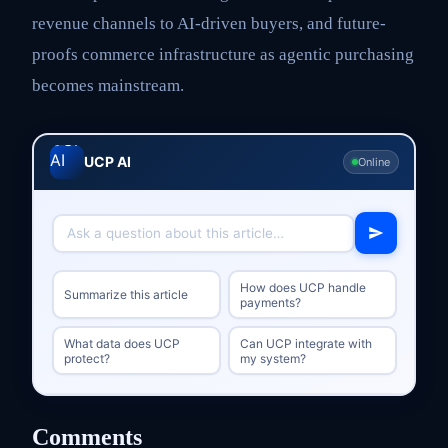
revenue channels to AI-driven buyers, and future-
proofs commerce infrastructure as agentic purchasing
becomes mainstream.
UCP AI
Online
How does UCP handle
Summarize this article
payments?
What data does UCP
Can UCP integrate with
protect?
my system?
Comments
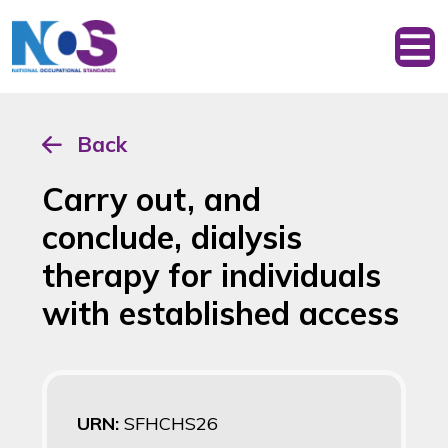
Back
Carry out, and
conclude, dialysis
therapy for individuals
with established access
URN:
SFHCHS26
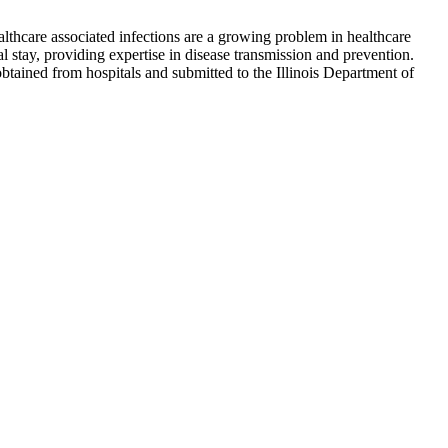
lthcare associated infections are a growing problem in healthcare
al stay, providing expertise in disease transmission and prevention.
btained from hospitals and submitted to the Illinois Department of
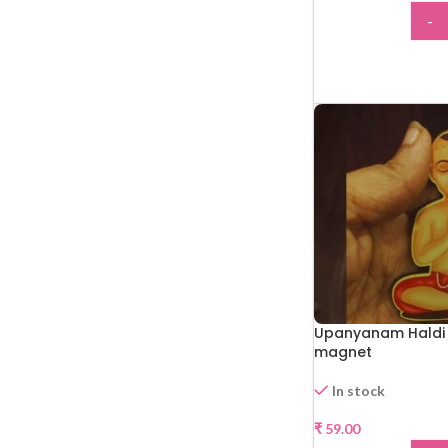
-
ADD
Upanyanam Haldi 
magnet
In stock
₹
59.00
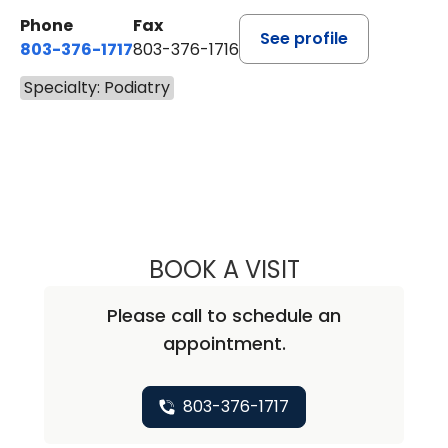
Phone
Fax
See profile
803-376-1717
803-376-1716
Specialty: Podiatry
BOOK A VISIT
TUWANNA BRAN
Please call to schedule an
appointment.
803-376-1717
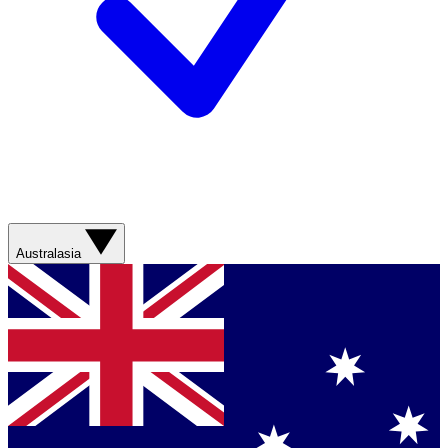
Australasia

****************************************

→ **TO DO**: Give the number of lines in the data that include the string "does", please, and nothing else.

→ **SOLUTION TO THIS TASK**: 2